*** Opening of Supplied data ***

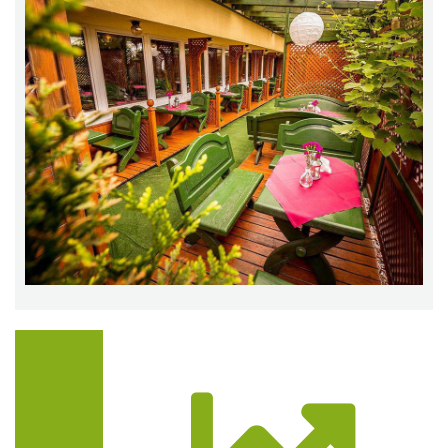
Trasa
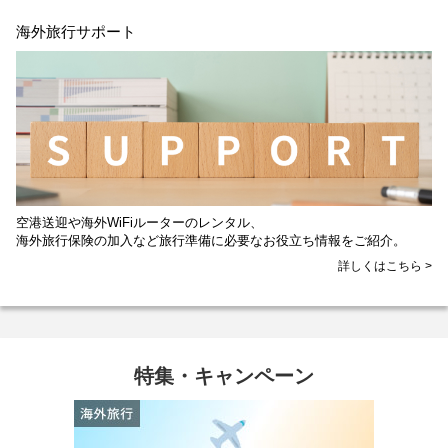
海外旅行サポート
空港送迎や海外WiFiルーターのレンタル、
海外旅行保険の加入など旅行準備に必要なお役立ち情報をご紹介。
詳しくはこちら >
特集・キャンペーン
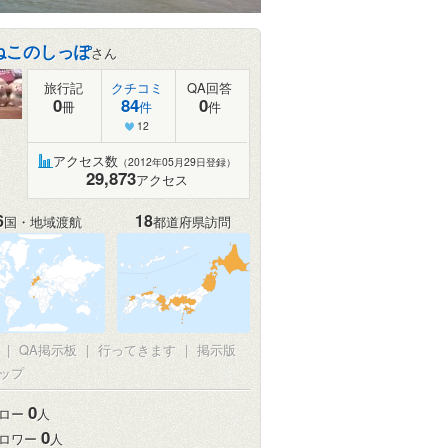
ねこのしっぽ
さん
旅行記
クチコミ
QA回答
0
84
0
冊
件
件
12
アクセス数
（2012年05月29日登録）
29,873
アクセス
6
18
国・地域渡航
都道府県訪問
真
|
QA掲示板
|
行ってきます
|
掲示版
ップ
0
ロー
人
0
ロワー
人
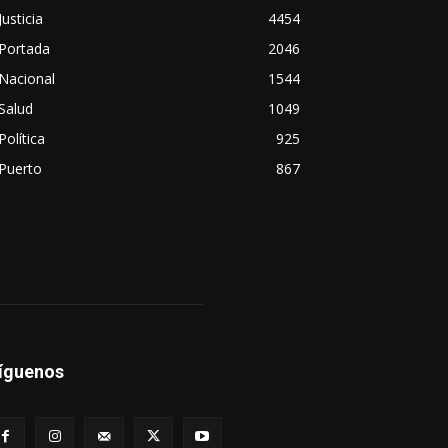
Justicia
4454
Portada
2046
Nacional
1544
Salud
1049
Política
925
Puerto
867
íguenos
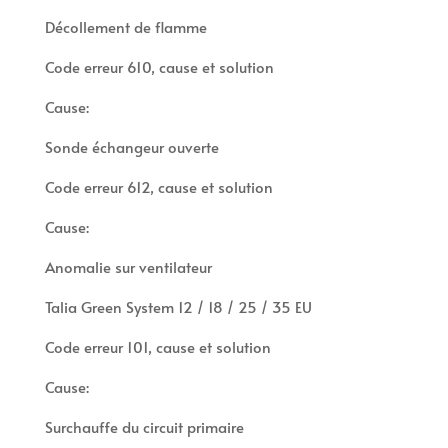
Décollement de flamme
Code erreur 610, cause et solution
Cause:
Sonde échangeur ouverte
Code erreur 612, cause et solution
Cause:
Anomalie sur ventilateur
Talia Green System 12 / 18 / 25 / 35 EU
Code erreur 101, cause et solution
Cause:
Surchauffe du circuit primaire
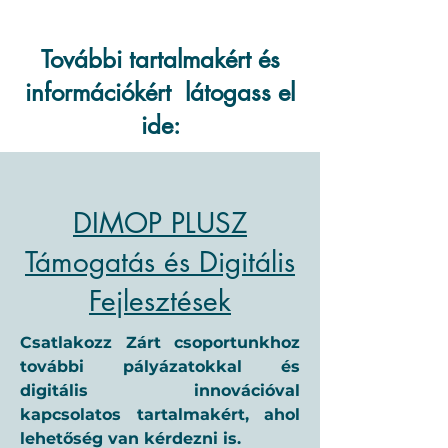
További tartalmakért és
információkért látogass el
ide:
DIMOP PLUSZ
Támogatás és Digitális
Fejlesztések
Csatlakozz Zárt csoportunkhoz
további pályázatokkal és
digitális innovációval
kapcsolatos tartalmakért, ahol
lehetőség van kérdezni is.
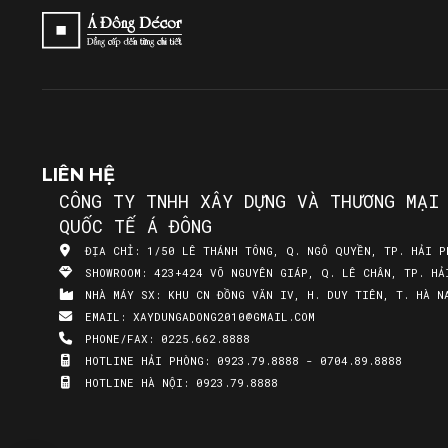
LIÊN HỆ
CÔNG TY TNHH XÂY DỰNG VÀ THƯƠNG MẠI
QUỐC TẾ Á ĐÔNG
ĐỊA CHỈ:
1/50 LÊ THÁNH TÔNG, Q. NGÔ QUYỀN, TP. HẢI P
SHOWROOM:
423+424 VÕ NGUYÊN GIÁP, Q. LÊ CHÂN, TP. HẢ
NHÀ MÁY SX:
KHU CN ĐỒNG VĂN IV, H. DUY TIÊN, T. HÀ N
EMAIL:
XAYDUNGADONG2010@GMAIL.COM
PHONE/FAX:
0225.662.8888
HOTLINE HẢI PHÒNG:
0923.79.8888 - 0704.89.8888
HOTLINE HÀ NỘI:
0923.79.8888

*** Close of Supplied data ***

* Your task:
Select every line in the records above that contains the word "Code".

* Result:
Code erreur 610, cause et solution
Code erreur 612, cause et solution
Code erreur 101, cause et solution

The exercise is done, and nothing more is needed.